The rich diversity of pollinator species in Brazil and their role in agriculture are important issues that should be investigated using robust data analysis techniques, including techniques facilitated by technology. Understanding the role of bees is particularly important because this group of pollinators contributes to the pollination of many crop species. Additional research is required to understand the total diversity and individual roles of pollinator species in Brazil. A database on pollinator-plant interaction can be of high value to increase our understanding and can contribute to the development of public policies to protect species and their habitats.
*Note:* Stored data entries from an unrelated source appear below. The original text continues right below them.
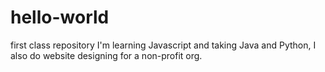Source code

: # hello-world
first class repository
I'm learning Javascript and taking Java and Python, I also do website designing for a non-profit org.
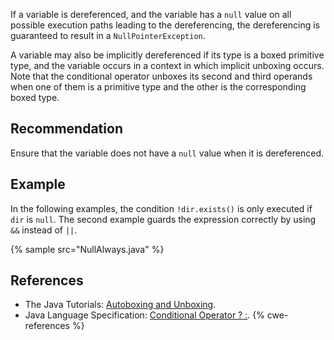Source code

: If a variable is dereferenced, and the variable has a `null` value on all possible execution paths leading to the dereferencing, the dereferencing is guaranteed to result in a `NullPointerException`.

A variable may also be implicitly dereferenced if its type is a boxed primitive type, and the variable occurs in a context in which implicit unboxing occurs. Note that the conditional operator unboxes its second and third operands when one of them is a primitive type and the other is the corresponding boxed type.


## Recommendation
Ensure that the variable does not have a `null` value when it is dereferenced.


## Example
In the following examples, the condition `!dir.exists()` is only executed if `dir` is `null`. The second example guards the expression correctly by using `&&` instead of `||`.

{% sample src="NullAlways.java" %}

## References
* The Java Tutorials: [Autoboxing and Unboxing](https://docs.oracle.com/javase/tutorial/java/data/autoboxing.html).
* Java Language Specification: [Conditional Operator ? :](https://docs.oracle.com/javase/specs/jls/se11/html/jls-15.html#jls-15.25).
{% cwe-references %}
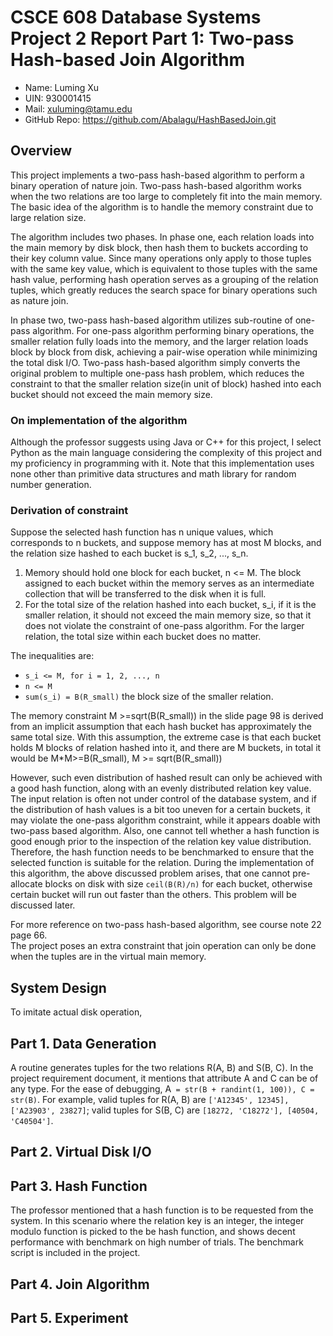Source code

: <!-- Created by Luming on 11/17/2020 11:23 PM -->
# CSCE 608 Database Systems Project 2 Report Part 1: Two-pass Hash-based Join Algorithm 
* Name: Luming Xu 
* UIN: 930001415 
* Mail: xuluming@tamu.edu
* GitHub Repo: https://github.com/Abalagu/HashBasedJoin.git

## Overview
This project implements a two-pass hash-based algorithm to perform a binary operation of nature join.  Two-pass hash-based algorithm works when the two relations are too large to completely fit into the main memory.  The basic idea of the algorithm is to handle the memory constraint due to large relation size.  

The algorithm includes two phases.  In phase one, each relation loads into the main memory by disk block, then hash them to buckets according to their key column value.  Since many operations only apply to those tuples with the same key value, which is equivalent to those tuples with the same hash value, performing hash operation serves as a grouping of the relation tuples, which greatly reduces the search space for binary operations such as nature join.  

In phase two, two-pass hash-based algorithm utilizes sub-routine of one-pass algorithm.  For one-pass algorithm performing binary operations, the smaller relation fully loads into the memory, and the larger relation loads block by block from disk, achieving a pair-wise operation while minimizing the total disk I/O.  Two-pass hash-based algorithm simply converts the original problem to multiple one-pass hash problem, which reduces the constraint to that the smaller relation size(in unit of block) hashed into each bucket should not exceed the main memory size.      

### On implementation of the algorithm
Although the professor suggests using Java or C++ for this project, I select Python as the main language considering the complexity of this project and my proficiency in programming with it. Note that this implementation uses none other than primitive data structures and math library for random number generation.    

### Derivation of constraint
Suppose the selected hash function has n unique values, which corresponds to n buckets, and suppose memory has at most M blocks, and the relation size hashed to each bucket is s_1, s_2, ..., s_n.  
1. Memory should hold one block for each bucket, n <= M.  The block assigned to each bucket within the memory serves as an intermediate collection that will be transferred to the disk when it is full.    
2. For the total size of the relation hashed into each bucket, s_i, if it is the smaller relation, it should not exceed the main memory size, so that it does not violate the constraint of one-pass algorithm.  For the larger relation, the total size within each bucket does no matter.  
 
The inequalities are:
* `s_i <= M, for i = 1, 2, ..., n`
* `n <= M`
* `sum(s_i) = B(R_small)` the block size of the smaller relation.  

The memory constraint M >=sqrt(B(R_small)) in the slide page 98 is derived from an implicit assumption that each hash bucket has approximately the same total size.  With this assumption, the extreme case is that each bucket holds M blocks of relation hashed into it, and there are M buckets, in total it would be M*M>=B(R_small), M >= sqrt(B(R_small))

However, such even distribution of hashed result can only be achieved with a good hash function, along with an evenly distributed relation key value.  The input relation is often not under control of the database system, and if the distribution of hash values is a bit too uneven for a certain buckets, it may violate the one-pass algorithm constraint, while it appears doable with two-pass based algorithm.  Also, one cannot tell whether a hash function is good enough prior to the inspection of the relation key value distribution.  Therefore, the hash function needs to be benchmarked to ensure that the selected function is suitable for the relation.  During the implementation of this algorithm, the above discussed problem arises, that one cannot pre-allocate blocks on disk with size `ceil(B(R)/n)` for each bucket, otherwise certain bucket will run out faster than the others.  This problem will be discussed later.       
    
  


For more reference on two-pass hash-based algorithm, see course note 22 page 66.   
The project poses an extra constraint that join operation can only be done when the tuples are in the virtual main memory.  


## System Design
To imitate actual disk operation, 
 
## Part 1. Data Generation
A routine generates tuples for the two relations R(A, B) and S(B, C).  In the project requirement document, it mentions that attribute A and C can be of any type.  For the ease of debugging, A` = str(B + randint(1, 100)), C = str(B)`.  For example, valid tuples for R(A, B) are `['A12345', 12345], ['A23903', 23827]`; valid tuples for S(B, C) are `[18272, 'C18272'], [40504, 'C40504']`.  

## Part 2. Virtual Disk I/O
## Part 3. Hash Function
The professor mentioned that a hash function is to be requested from the system.  In this scenario where the relation key is an integer, the integer modulo function is picked to the be hash function, and shows decent performance with benchmark on high number of trials.  The benchmark script is included in the project.    

## Part 4. Join Algorithm



## Part 5. Experiment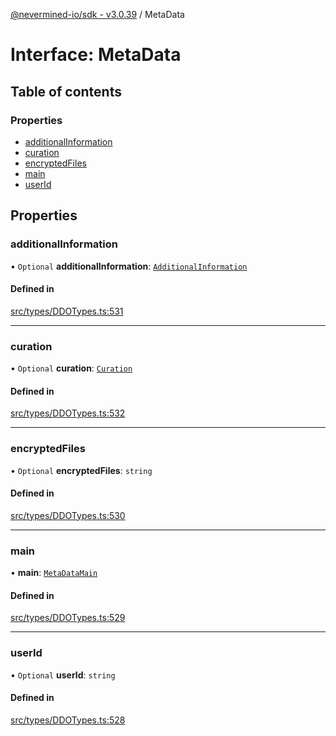 [@nevermined-io/sdk - v3.0.39](../code-reference.md) / MetaData

# Interface: MetaData

## Table of contents

### Properties

- [additionalInformation](MetaData.md#additionalinformation)
- [curation](MetaData.md#curation)
- [encryptedFiles](MetaData.md#encryptedfiles)
- [main](MetaData.md#main)
- [userId](MetaData.md#userid)

## Properties

### additionalInformation

• `Optional` **additionalInformation**: [`AdditionalInformation`](AdditionalInformation.md)

#### Defined in

[src/types/DDOTypes.ts:531](https://github.com/nevermined-io/sdk-js/blob/25427eb0c0f0254c08ad8193d966cb0284e2bd07/src/types/DDOTypes.ts#L531)

---

### curation

• `Optional` **curation**: [`Curation`](Curation.md)

#### Defined in

[src/types/DDOTypes.ts:532](https://github.com/nevermined-io/sdk-js/blob/25427eb0c0f0254c08ad8193d966cb0284e2bd07/src/types/DDOTypes.ts#L532)

---

### encryptedFiles

• `Optional` **encryptedFiles**: `string`

#### Defined in

[src/types/DDOTypes.ts:530](https://github.com/nevermined-io/sdk-js/blob/25427eb0c0f0254c08ad8193d966cb0284e2bd07/src/types/DDOTypes.ts#L530)

---

### main

• **main**: [`MetaDataMain`](MetaDataMain.md)

#### Defined in

[src/types/DDOTypes.ts:529](https://github.com/nevermined-io/sdk-js/blob/25427eb0c0f0254c08ad8193d966cb0284e2bd07/src/types/DDOTypes.ts#L529)

---

### userId

• `Optional` **userId**: `string`

#### Defined in

[src/types/DDOTypes.ts:528](https://github.com/nevermined-io/sdk-js/blob/25427eb0c0f0254c08ad8193d966cb0284e2bd07/src/types/DDOTypes.ts#L528)
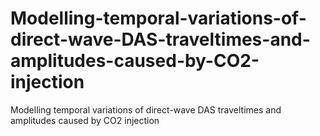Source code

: # Modelling-temporal-variations-of-direct-wave-DAS-traveltimes-and-amplitudes-caused-by-CO2-injection
Modelling temporal variations of direct-wave DAS traveltimes and amplitudes caused by CO2 injection
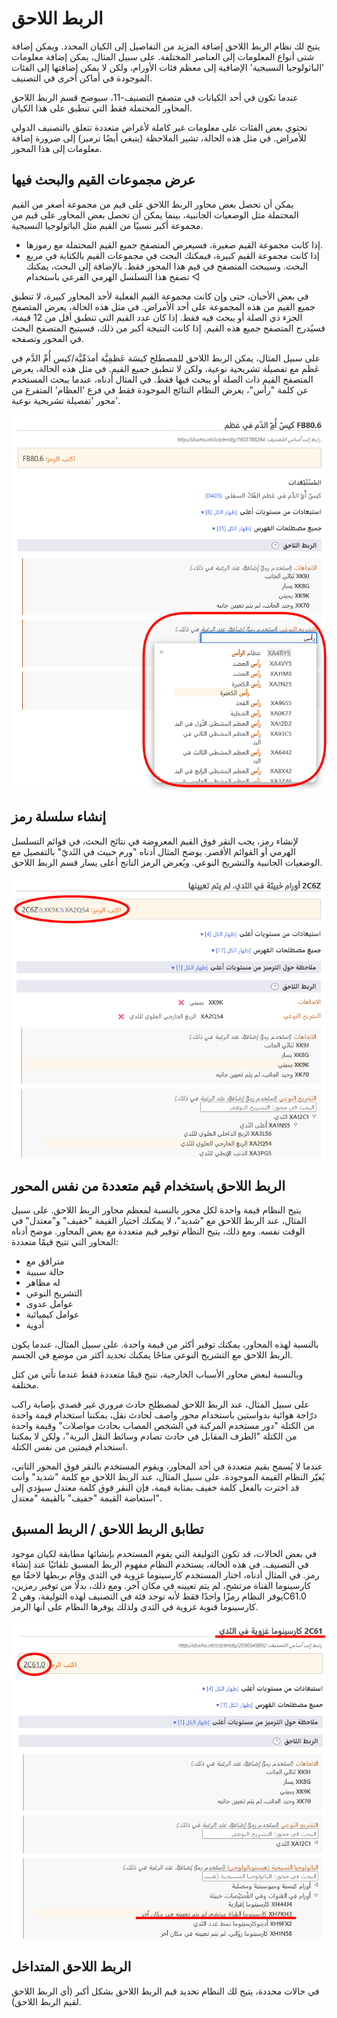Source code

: ﻿# ⁧⁩الربط اللاحق⁧⁩

يتيح لك نظام الربط اللاحق إضافة المزيد من التفاصيل إلى الكيان المحدد. ويمكن إضافة شتى أنواع المعلومات إلى العناصر المختلفة. على سبيل المثال، يمكن إضافة معلومات 'الباثولوجيا النسيجية' الإضافية إلى معظم فئات الأورام، ولكن لا يمكن إضافتها إلى الفئات الموجودة في أماكن أخرى في التصنيف.

عندما تكون في أحد الكيانات في متصفح التصنيف-11، سيوضح قسم الربط اللاحق المحاور المحتملة فقط التي تنطبق على هذا الكيان.

تحتوي بعض الفئات على معلومات غير كاملة لأغراض متعددة تتعلق بالتصنيف الدولي للأمراض. في مثل هذه الحالة، تشير الملاحظة ⁧⁩(ينبغي أيضًا ترميز)⁧⁩ إلى ضرورة إضافة معلومات إلى هذا المحور. 

## ⁧⁩عرض مجموعات القيم والبحث فيها

يمكن أن تحصل بعض محاور الربط اللاحق على قيم من مجموعة أصغر من القيم المحتملة مثل ⁧⁩الوضعيات الجانبية⁧⁩، بينما يمكن أن تحصل بعض المحاور على قيم من مجموعة أكبر نسبيًا من القيم مثل ⁧⁩الباثولوجيا النسيجية⁧⁩. 

- إذا كانت مجموعة القيم صغيرة، فسيعرض المتصفح جميع القيم المحتملة مع رموزها. 
- إذا كانت مجموعة القيم كبيرة، فيمكنك البحث في مجموعات القيم بالكتابة في مربع البحث. وسيبحث المتصفح في قيم هذا المحور فقط. بالإضافة إلى البحث، يمكنك تصفح هذا التسلسل الهرمي الفرعي باستخدام ◁

في بعض الأحيان، حتى وإن كانت مجموعة القيم الفعلية لأحد المحاور كبيرة، لا تنطبق جميع القيم من هذه المجموعة على أحد الأمراض. في مثل هذه الحالة، يعرض المتصفح الجزء ذي الصلة أو يبحث فيه فقط. إذا كان عدد القيم التي تنطبق أقل من 12 قيمة، فسيُدرج المتصفح جميع هذه القيم. إذا كانت النتيجة أكبر من ذلك، فسيتيح المتصفح البحث في المحور وتصفحه. 

على سبيل المثال، يمكن الربط اللاحق للمصطلح ⁧⁩كيسَة عَظمِيَّة أمدَمِّيَّة/كيس أُمِّ الدَّم في عَظم⁧⁩ مع ⁧⁩تفصيلة تشريحية نوعية⁧⁩، ولكن لا تنطبق جميع القيم. في مثل هذه الحالة، يعرض المتصفح القيم ذات الصلة أو يبحث فيها فقط. في المثال أدناه، عندما يبحث المستخدم عن كلمة "رأس"، يعرض النظام النتائج الموجودة فقط في فرع 'العظام' المتفرع من محور 'تفصيلة تشريحية نوعية'.

![screenshot of the postcoordination search results](img/postcoordination-search.png "Postcoordination search results")

## ⁧⁩إنشاء سلسلة رمز⁧⁩

لإنشاء رمز، يجب النقر فوق القيم المعروضة في نتائج البحث، في قوائم التسلسل الهرمي أو القوائم الأقصر. يوضح المثال أدناه "ورم خبيث في الثَديّ" بالتفصيل مع الوضعيات الجانبية والتشريح النوعي. ويُعرض الرمز الناتج أعلى يسار قسم الربط اللاحق. 

![screenshot of how to build a code string](img/building-code-string.png "Building a code string")

## الربط اللاحق باستخدام قيم متعددة من نفس المحور

يتيح النظام قيمة واحدة لكل محور بالنسبة لمعظم محاور الربط اللاحق. على سبيل المثال، عند الربط اللاحق مع "شديد"، لا يمكنك اختيار القيمة "خفيف" و"معتدل" في الوقت نفسه. ومع ذلك، يتيح النظام توفير قيم متعددة مع بعض المحاور. موضح أدناه المحاور التي تتيح قيمًا متعددة:

- مترافق مع
- حالة سببية
- له مظاهر
- التشريح النوعي
- عوامل عدوى
- عوامل كيميائية
- أدوية

بالنسبة لهذه المحاور، يمكنك توفير أكثر من قيمة واحدة. على سبيل المثال، عندما يكون الربط اللاحق مع التشريح النوعي متاحًا يمكنك تحديد أكثر من موضع في الجسم.

وبالنسبة لبعض محاور الأسباب الخارجية، نتيح قيمًا متعددة فقط عندما تأتي من كتل مختلفة.

على سبيل المثال، عند الربط اللاحق لمصطلح ⁧⁩حادث مروري غير قصدي بإصابة راكب درّاجة هوائية بدواستين⁧⁩ باستخدام محور ⁧⁩واصف لحادث نقل⁧⁩، يمكننا استخدام قيمة واحدة من الكتلة "دور مستخدم المركبة في الشخص المصاب بحادث مواصلات" وقيمة واحدة من الكتلة "الطرف المقابل في حادث تصادم وسائط النقل البرية"، ولكن لا يمكننا استخدام قيمتين من نفس الكتلة.

عندما لا يُسمح بقيم متعددة في أحد المحاور، ويقوم المستخدم بالنقر فوق المحور الثاني، يُغيّر النظام القيمة الموجودة. على سبيل المثال، عند الربط اللاحق مع كلمة "شديد" وأنت قد اخترت بالفعل كلمة ⁧⁩خفيف⁧⁩ بمثابة قيمة، فإن النقر فوق كلمة ⁧⁩معتدل⁧⁩ سيؤدي إلى استعاضة القيمة "خفيف" بالقيمة "معتدل". 

## تطابق الربط اللاحق / الربط المسبق

في بعض الحالات، قد تكون التوليفة التي يقوم المستخدم بإنشائها مطابقة لكيان موجود في التصنيف. في هذه الحالة، يستخدم النظام مفهوم الربط المسبق تلقائيًا عند إنشاء رمز. في المثال أدناه، اختار المستخدم ⁧⁩كارسينوما غزوية في الثدي⁧⁩ وقام بربطها لاحقًا مع ⁧⁩كارسينوما القناة مرتشح، لم يتم تعيينه في مكان آخر⁧⁩. ومع ذلك، بدلًا من توفير رمزين، يوفر النظام رمزًا واحدًا فقط لأنه توجد فئة في التصنيف لهذه التوليفة، وهي ⁧⁩2C61.0 كارسينوما قنوية غزوية في الثدي⁧⁩ ولذلك يوفرها النظام على أنها الرمز. 

![screenshot of the pre-coordination equivalence](img/pre-coordination.png "Pre-coordination equivalence")

## ⁧⁩الربط اللاحق المتداخل⁧⁩

في حالات محددة، يتيح لك النظام تحديد قيم الربط اللاحق بشكل أكبر (أي الربط اللاحق لقيم الربط اللاحق). 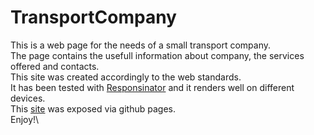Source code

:# TransportCompany

This is a web page for the needs of a small transport company.\
The page contains the usefull information about company, the services offered and contacts.\
This site was created accordingly to the web standards.\
It has been tested with [Responsinator][responsinator] and it renders well on different devices.\
This [site][site] was exposed via github pages.\
Enjoy!\

[responsinator]: http://www.responsinator.com/?url=glili.github.io%2FTransportCompany%2Ftransport%2Findex.html
[site]: https://glili.github.io/TransportCompany/transport/index.html
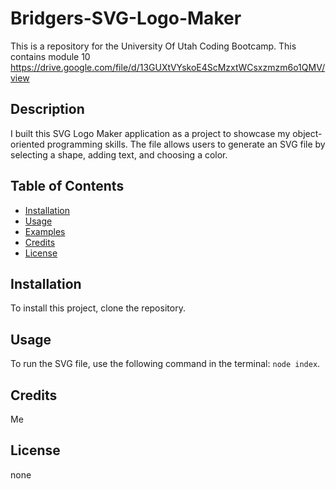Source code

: # Bridgers-SVG-Logo-Maker
This is a repository for the University Of Utah Coding Bootcamp. This contains module 10
https://drive.google.com/file/d/13GUXtVYskoE4ScMzxtWCsxzmzm6o1QMV/view

## Description

I built this SVG Logo Maker application as a project to showcase my object-oriented programming skills. The file allows users to generate an SVG file by selecting a shape, adding text, and choosing a color.

## Table of Contents

- [Installation](#installation)
- [Usage](#usage)
- [Examples](#examples)
- [Credits](#credits)
- [License](#license)

## Installation

To install this project, clone the repository.

## Usage

To run the SVG file, use the following command in the terminal: `node index`.

## Credits 

Me 

## License

none
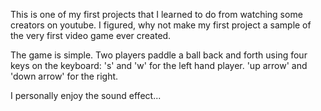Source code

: This is one of my first projects that I learned to do from watching some creators on youtube. 
I figured, why not make my first project a sample of the very first video game ever created.

The game is simple. Two players paddle a ball back and forth using four keys on the keyboard:
  's' and 'w' for the left hand player.
  'up arrow' and 'down arrow' for the right.
 
 I personally enjoy the sound effect...
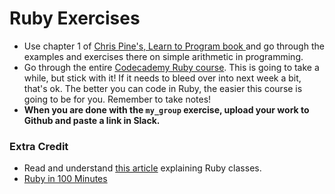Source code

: # Ruby Exercises

- Use chapter 1 of [Chris Pine's, Learn to Program book ](https://pine.fm/LearnToProgram/chap_01.html) and go through the examples and exercises there on simple arithmetic in programming.
- Go through the entire [Codecademy Ruby course](https://www.codecademy.com/learn/ruby). This is going to take a while, but stick with it! If it needs to bleed over into next week a bit, that's ok. The better you can code in Ruby, the easier this course is going to be for you. Remember to take notes!
- **When you are done with the `my_group` exercise, upload your work to Github and paste a link in Slack.**


### Extra Credit
- Read and understand [this article](https://blog.makersacademy.com/coding101-ruby-classes-explained-b0645a721288#.3fraw5sks) explaining Ruby classes.
- [Ruby in 100 Minutes](http://tutorials.jumpstartlab.com/projects/ruby_in_100_minutes.html)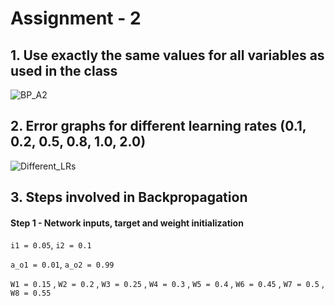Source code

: # Assignment - 2

## 1. Use exactly the same values for all variables as used in the class

![BP_A2](https://user-images.githubusercontent.com/6522987/135614643-31d850bf-3610-4fce-beba-777a7c685cc8.png)


## 2. Error graphs for different learning rates (0.1, 0.2, 0.5, 0.8, 1.0, 2.0)

![Different_LRs](https://user-images.githubusercontent.com/6522987/135614909-2bc8e980-0de5-4150-af72-8446c943ad28.png)


## 3. Steps involved in Backpropagation

  #### Step 1 - Network inputs, target and weight initialization 
  
  `i1 = 0.05`, `i2 = 0.1`
  
  `a_o1 = 0.01`, `a_o2 = 0.99`
  
  `W1 = 0.15` , `W2 = 0.2` , `W3 = 0.25` , `W4 = 0.3` , `W5 = 0.4` , `W6 = 0.45` , `W7 = 0.5` , `W8 = 0.55`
Such database can grow faster and be more robust if it is developed collaboratively. For example, the Global Pollination Project, under the guidance of Food and Agriculture Organization (FAO), United Nations Environment Programme (UNEP), and Global Environment Facilities (GEF), is already collecting pollinator interaction data from the literature and field surveys for agricultural crops. This support could be crucial to global initiatives such as The Intergovernmental Science-Policy Platform on Biodiversity and Ecosystem Services (IPBES) that has established a task force to develop a first global assessment on pollinators. Thus, the compilation of data on crop pollinators, as suggested here, could provide a snapshot of the current situation of data on this subject of critical importance.